§ **Ваши задания**:
[a] Проверьте, согласуется ли каждое утверждение с текстом об источниках Шестикнижия. На каждое ответьте «да» или «нет» и дословно приведите слова текста, которые это решают. (i) По Яхвисту I, евреи отправляются в Египет из Кадеша. (ii) Яхвист II отверг материал Яхвиста I. (iii) У Элохиста на место Синая ставится гора Хорив.
[b] Дословно процитируйте фрагмент текста об источниках Шестикнижия начиная со слов «Через 200 лет, около» и до слов «впоследствии источниками Шестикнижия.» включительно.
[c] Напишите, что могло бы следовать в тексте об источниках Шестикнижия после его последнего предложения.

Яхвиста I отразились традиции южных еврейских племен Симеона, Леви,
Иуды и близко стоявших к ним групп Калеба, Отниеля, Каина. Из
патриархов главной личностью Яхвист I признавал Авраама и подчеркивал
его связь с городом Хеброном, на основании чего можно сделать
предположение о том, что сам документ появился первоначально именно в
Хеброне. В Яхвисте I рассказ о вступлении в Египет и исходе из него
имеет несколько иной вид, чем в других источниках: евреи отправляются
в Египет из Кадеша, туда же они устремляются, когда вырываются из
Египта. О Синае еще речи нет. Во второй половине X или в первой
половине IX века был создан Яхвист II, отразивший традиции северных
племен. Они считали Беер-Шеба выше Хеброна, особенно большое значение
придавали Синаю и рассматривали его как место заключения союза Яхве с
израильтянами. По Яхвисту II, израильтяне вступили в Палестину не с
юга, как утверждал Яхвист I, а с востока. Яхвист II не отверг материал
Яхвиста I, а частично использовал его и дополнил в свете традиций
северных племен Израиля.
Через 200 лет, около 700 г. до н.э., появляется Элохист,
подчеркнувший в своем изложении еще сильнее, чем Яхвист II, традиции
северных племен. На первый план в качестве родоначальника еврейского
народа здесь уже выдвигается Иаков, значение которого сильно поднято
за счет Авраама; на место Синая ставится гора Хорив, переход через
Иордан и вступление в Палестину переносится еще дальше к северу. Таким
образом, по Сипсону, к началу VII века существуют три документа,
ставшие впоследствии источниками Шестикнижия.

§ **Исходные данные**:

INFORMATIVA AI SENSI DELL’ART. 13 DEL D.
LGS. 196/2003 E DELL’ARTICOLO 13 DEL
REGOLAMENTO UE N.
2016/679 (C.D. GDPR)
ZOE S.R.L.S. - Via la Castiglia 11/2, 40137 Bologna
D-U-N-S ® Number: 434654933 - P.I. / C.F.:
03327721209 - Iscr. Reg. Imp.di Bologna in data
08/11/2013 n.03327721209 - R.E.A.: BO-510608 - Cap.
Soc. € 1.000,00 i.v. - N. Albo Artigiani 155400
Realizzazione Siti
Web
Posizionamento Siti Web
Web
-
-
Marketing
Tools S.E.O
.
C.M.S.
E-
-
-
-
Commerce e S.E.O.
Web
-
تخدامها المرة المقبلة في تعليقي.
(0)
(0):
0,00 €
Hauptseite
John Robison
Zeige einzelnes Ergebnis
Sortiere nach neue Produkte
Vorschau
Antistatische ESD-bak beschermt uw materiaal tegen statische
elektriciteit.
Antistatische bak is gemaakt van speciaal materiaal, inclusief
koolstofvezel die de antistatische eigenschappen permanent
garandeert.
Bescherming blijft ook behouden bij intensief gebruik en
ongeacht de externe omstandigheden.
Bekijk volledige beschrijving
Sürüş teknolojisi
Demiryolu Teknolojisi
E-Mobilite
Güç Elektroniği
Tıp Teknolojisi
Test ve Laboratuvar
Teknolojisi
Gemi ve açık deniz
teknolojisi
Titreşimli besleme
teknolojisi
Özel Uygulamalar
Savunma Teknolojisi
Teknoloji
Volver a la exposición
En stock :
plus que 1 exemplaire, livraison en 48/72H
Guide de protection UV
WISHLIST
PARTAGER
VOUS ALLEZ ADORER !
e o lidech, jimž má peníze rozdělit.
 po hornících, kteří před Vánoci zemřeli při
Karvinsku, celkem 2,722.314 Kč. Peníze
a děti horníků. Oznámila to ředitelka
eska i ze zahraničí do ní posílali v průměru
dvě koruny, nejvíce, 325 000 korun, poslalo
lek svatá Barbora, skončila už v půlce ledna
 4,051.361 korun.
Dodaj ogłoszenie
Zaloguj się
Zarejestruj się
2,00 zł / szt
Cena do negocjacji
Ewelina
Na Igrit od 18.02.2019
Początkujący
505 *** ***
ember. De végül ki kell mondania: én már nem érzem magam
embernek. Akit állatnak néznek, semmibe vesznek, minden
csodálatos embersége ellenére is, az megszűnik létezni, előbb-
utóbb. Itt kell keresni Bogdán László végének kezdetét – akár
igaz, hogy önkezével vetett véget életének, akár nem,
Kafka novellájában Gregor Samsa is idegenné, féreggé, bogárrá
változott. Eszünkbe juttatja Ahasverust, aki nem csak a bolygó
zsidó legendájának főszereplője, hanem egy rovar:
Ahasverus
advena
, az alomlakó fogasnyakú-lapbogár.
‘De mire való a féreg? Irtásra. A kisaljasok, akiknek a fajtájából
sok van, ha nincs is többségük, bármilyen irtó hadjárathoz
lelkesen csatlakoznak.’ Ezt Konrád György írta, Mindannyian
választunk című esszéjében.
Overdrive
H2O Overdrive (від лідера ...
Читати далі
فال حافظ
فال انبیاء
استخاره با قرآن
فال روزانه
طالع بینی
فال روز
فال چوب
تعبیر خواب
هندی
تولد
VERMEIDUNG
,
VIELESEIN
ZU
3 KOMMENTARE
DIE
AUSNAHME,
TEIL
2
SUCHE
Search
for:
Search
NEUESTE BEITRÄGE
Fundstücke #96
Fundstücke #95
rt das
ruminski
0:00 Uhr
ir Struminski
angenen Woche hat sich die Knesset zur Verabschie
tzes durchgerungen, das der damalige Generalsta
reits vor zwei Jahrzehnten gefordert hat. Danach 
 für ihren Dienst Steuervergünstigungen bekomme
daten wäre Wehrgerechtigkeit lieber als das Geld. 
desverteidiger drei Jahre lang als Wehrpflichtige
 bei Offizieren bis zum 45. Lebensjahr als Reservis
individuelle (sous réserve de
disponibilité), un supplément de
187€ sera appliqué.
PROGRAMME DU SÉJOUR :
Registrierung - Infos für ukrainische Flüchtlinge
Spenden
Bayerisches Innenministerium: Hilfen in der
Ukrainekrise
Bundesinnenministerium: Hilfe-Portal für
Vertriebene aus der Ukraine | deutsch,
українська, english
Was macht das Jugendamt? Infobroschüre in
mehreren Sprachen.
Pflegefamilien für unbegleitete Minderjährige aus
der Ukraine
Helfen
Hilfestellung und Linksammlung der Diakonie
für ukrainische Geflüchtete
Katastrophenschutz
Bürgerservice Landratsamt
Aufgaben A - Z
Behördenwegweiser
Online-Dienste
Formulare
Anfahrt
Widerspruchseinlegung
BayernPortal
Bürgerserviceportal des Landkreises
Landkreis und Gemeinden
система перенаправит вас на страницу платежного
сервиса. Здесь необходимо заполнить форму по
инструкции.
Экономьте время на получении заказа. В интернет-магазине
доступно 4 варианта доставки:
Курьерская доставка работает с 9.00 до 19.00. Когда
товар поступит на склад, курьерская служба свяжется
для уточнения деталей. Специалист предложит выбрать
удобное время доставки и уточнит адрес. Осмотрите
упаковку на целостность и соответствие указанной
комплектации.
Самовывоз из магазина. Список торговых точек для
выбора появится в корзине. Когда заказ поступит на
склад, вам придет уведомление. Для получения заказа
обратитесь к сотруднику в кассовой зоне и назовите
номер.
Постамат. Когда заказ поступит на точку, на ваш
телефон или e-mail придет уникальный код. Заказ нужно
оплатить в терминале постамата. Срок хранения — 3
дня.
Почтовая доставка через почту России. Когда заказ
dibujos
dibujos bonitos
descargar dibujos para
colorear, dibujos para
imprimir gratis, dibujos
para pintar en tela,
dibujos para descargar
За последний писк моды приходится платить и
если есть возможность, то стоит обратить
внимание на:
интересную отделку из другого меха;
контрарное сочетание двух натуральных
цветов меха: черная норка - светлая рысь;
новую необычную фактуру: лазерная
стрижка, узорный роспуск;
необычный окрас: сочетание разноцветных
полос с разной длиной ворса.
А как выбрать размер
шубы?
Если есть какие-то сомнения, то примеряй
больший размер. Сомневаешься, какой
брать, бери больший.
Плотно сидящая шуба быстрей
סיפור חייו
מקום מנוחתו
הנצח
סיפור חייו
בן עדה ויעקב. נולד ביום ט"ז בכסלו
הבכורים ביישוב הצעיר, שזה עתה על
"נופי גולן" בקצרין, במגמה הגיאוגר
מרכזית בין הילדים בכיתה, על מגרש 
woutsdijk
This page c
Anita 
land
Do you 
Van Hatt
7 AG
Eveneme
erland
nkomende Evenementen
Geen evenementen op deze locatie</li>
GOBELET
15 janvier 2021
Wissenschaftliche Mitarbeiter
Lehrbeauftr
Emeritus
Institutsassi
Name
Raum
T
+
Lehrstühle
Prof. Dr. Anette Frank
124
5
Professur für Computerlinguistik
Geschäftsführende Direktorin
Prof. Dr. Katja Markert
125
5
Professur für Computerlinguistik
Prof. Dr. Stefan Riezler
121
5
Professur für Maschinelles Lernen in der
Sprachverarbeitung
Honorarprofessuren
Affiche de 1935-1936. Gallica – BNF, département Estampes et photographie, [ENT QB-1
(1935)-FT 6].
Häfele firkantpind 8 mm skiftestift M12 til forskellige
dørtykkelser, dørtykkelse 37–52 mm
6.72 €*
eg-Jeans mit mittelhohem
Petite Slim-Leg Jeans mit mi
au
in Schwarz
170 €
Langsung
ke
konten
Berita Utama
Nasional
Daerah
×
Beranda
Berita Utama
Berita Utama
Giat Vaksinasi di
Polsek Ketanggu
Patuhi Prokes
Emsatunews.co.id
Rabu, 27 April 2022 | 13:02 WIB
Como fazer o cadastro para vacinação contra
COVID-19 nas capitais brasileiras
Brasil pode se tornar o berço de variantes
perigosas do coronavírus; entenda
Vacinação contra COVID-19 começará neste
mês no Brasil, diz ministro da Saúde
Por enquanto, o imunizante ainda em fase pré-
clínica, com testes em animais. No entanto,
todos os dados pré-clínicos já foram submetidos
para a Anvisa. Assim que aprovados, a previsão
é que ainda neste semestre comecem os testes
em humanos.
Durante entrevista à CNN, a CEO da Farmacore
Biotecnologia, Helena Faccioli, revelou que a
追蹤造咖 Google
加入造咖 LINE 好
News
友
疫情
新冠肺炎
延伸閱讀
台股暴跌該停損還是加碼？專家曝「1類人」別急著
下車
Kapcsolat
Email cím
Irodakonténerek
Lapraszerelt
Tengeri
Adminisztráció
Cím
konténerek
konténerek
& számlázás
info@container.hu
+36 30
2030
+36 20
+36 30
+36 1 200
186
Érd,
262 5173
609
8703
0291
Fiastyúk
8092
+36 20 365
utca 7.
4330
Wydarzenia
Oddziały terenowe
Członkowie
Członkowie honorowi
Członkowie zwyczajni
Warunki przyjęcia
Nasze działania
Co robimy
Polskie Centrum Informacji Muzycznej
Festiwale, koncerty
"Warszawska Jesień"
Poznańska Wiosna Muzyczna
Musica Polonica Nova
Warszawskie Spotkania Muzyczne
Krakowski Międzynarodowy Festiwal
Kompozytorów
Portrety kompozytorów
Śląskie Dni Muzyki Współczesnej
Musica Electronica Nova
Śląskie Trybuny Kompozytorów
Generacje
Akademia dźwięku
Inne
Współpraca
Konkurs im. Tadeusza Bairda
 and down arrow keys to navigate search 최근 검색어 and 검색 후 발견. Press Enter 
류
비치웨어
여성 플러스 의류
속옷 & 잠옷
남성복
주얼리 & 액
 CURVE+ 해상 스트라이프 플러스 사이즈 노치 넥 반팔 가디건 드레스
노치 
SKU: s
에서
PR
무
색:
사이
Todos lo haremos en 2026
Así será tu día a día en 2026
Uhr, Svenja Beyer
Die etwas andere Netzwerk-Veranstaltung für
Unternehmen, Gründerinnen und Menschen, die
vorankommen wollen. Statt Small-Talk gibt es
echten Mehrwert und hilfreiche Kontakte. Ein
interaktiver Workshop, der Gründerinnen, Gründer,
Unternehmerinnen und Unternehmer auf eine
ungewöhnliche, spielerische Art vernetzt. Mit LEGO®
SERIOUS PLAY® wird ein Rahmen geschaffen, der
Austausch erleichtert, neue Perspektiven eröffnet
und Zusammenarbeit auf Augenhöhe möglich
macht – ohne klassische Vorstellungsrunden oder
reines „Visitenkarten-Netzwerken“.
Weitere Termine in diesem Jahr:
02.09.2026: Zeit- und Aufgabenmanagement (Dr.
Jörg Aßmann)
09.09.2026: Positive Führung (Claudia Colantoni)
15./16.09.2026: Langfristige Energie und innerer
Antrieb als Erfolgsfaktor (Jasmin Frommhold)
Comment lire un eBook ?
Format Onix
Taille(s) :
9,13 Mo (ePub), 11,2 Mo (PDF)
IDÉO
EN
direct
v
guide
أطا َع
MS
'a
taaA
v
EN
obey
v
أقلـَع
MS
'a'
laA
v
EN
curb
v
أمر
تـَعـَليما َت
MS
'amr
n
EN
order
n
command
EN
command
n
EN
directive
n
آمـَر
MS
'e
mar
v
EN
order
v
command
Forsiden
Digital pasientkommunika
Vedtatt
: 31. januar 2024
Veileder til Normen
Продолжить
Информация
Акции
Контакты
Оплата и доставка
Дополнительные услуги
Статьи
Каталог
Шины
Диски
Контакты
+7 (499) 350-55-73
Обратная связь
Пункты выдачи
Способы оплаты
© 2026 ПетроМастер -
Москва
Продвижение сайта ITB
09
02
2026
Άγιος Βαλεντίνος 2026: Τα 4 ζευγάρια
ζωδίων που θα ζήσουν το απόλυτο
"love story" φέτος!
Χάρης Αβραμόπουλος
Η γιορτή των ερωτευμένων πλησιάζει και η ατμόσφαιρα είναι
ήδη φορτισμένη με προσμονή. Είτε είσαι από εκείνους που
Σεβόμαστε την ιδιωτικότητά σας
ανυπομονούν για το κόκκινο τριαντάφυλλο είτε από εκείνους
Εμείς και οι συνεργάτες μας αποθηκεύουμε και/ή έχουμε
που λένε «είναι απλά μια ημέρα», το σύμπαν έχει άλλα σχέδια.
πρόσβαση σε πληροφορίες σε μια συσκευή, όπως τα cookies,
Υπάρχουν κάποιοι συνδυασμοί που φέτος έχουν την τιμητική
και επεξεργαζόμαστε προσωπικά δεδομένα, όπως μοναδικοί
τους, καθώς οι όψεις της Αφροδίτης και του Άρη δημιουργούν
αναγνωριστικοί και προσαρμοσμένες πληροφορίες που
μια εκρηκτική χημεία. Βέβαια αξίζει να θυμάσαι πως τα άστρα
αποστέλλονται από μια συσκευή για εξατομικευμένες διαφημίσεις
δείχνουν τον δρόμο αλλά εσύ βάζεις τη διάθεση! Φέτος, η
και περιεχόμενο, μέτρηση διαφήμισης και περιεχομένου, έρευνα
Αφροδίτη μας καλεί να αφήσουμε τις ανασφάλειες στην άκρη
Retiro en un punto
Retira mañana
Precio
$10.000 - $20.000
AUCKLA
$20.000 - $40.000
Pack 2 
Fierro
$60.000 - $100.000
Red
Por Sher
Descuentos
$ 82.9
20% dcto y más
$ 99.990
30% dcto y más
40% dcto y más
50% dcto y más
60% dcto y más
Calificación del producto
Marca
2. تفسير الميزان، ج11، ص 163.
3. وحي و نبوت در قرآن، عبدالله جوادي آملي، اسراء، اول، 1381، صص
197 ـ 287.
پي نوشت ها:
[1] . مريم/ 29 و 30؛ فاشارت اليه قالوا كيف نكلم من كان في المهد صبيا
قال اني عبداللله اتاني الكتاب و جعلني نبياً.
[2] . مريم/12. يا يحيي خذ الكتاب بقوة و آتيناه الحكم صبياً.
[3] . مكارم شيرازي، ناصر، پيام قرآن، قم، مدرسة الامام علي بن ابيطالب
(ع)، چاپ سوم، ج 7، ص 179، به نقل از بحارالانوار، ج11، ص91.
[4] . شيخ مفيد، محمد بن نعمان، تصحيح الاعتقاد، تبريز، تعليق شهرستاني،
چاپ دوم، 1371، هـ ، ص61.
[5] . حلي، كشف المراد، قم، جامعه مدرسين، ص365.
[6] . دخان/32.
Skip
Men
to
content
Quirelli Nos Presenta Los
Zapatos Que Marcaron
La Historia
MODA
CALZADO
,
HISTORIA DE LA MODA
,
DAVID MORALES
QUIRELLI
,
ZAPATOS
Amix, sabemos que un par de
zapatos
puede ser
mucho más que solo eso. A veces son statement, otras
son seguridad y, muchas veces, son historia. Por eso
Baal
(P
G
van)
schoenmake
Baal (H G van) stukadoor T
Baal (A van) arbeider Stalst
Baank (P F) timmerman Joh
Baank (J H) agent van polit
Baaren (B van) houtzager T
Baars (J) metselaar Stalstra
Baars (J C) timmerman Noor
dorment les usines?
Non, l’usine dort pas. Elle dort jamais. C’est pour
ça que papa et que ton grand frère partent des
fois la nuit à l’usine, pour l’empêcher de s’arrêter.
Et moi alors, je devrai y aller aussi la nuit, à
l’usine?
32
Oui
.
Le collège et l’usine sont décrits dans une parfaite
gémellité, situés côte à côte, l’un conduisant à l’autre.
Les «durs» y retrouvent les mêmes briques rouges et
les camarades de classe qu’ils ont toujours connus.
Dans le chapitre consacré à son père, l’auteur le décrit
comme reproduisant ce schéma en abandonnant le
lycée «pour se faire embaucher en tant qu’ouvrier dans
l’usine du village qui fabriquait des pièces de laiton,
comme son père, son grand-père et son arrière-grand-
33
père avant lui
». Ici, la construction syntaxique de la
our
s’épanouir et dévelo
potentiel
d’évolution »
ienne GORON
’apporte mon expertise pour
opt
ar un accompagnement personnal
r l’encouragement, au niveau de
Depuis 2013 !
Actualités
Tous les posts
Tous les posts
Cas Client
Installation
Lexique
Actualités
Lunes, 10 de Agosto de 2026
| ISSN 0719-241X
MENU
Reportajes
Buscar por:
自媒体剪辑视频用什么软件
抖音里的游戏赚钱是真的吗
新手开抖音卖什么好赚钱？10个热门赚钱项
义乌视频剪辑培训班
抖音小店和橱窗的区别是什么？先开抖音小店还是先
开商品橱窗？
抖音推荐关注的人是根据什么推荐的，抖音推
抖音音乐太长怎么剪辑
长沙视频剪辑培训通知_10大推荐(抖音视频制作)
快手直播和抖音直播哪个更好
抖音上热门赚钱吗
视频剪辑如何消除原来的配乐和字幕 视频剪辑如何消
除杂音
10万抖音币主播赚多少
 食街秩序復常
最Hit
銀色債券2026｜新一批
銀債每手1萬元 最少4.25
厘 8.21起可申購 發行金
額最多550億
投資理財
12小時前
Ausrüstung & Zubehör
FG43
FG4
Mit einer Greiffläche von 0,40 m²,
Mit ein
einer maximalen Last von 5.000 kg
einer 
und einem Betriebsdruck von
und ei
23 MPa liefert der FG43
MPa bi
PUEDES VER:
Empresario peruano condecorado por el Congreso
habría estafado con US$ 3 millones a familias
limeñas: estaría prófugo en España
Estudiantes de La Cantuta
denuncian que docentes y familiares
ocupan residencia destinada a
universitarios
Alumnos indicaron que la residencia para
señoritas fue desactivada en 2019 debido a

§ **Ожидаемые ответы**:
[a] (i) Да: «евреи отправляются в Египет из Кадеша». (ii) Нет: «Яхвист II не отверг материал Яхвиста I». (iii) Да: «на место Синая ставится гора Хорив».

[b]
Через 200 лет, около 700 г. до н.э., появляется Элохист,
подчеркнувший в своем изложении еще сильнее, чем Яхвист II, традиции
северных племен. На первый план в качестве родоначальника еврейского
народа здесь уже выдвигается Иаков, значение которого сильно поднято
за счет Авраама; на место Синая ставится гора Хорив, переход через
Иордан и вступление в Палестину переносится еще дальше к северу. Таким
образом, по Сипсону, к началу VII века существуют три документа,
ставшие впоследствии источниками Шестикнижия.

[c]
Каждый из этих источников подвергался многочисленным пересмотрам
и поправкам, так что об их первоначальном содержании можно теперь
судить только в общих чертах. Тем более серьезные переделки
производились редакторами-составителями, собравшими элементы
Шестикнижия воедино. Симпсон утверждает, что в VII веке некий редактор
(он обозначает его R) свел вместе все три документа, причем для
согласования наиболее кричащих противоречий в них он вынужден был в
изложении каждого произвести серьезные изменения.
Следует отметить еще одну сторону вопроса, которую подчеркнул
Симпсон: влияние религиозных и мифологических традиций ханаанских
народностей - коренного населения Палестины, жившего там до вторжения
израильтян. Он считает, что в Ветхом Завете слились два
религиозно-мифологических потока - ханаанский и израильский; последний
можно отличить по ясно выраженным воспоминаниям об аравийской и
иудейской пустынях, являвшихся родиной израильтян[Книга Симпсона
освещена здесь по следующим источникам: O. Eissfeldt,
Geschichtsschreibung im alten Testament, Berlin 1948; его же -
Geschichtliches und Ubergeschichtliches im alten Testament, Berlin
1947.].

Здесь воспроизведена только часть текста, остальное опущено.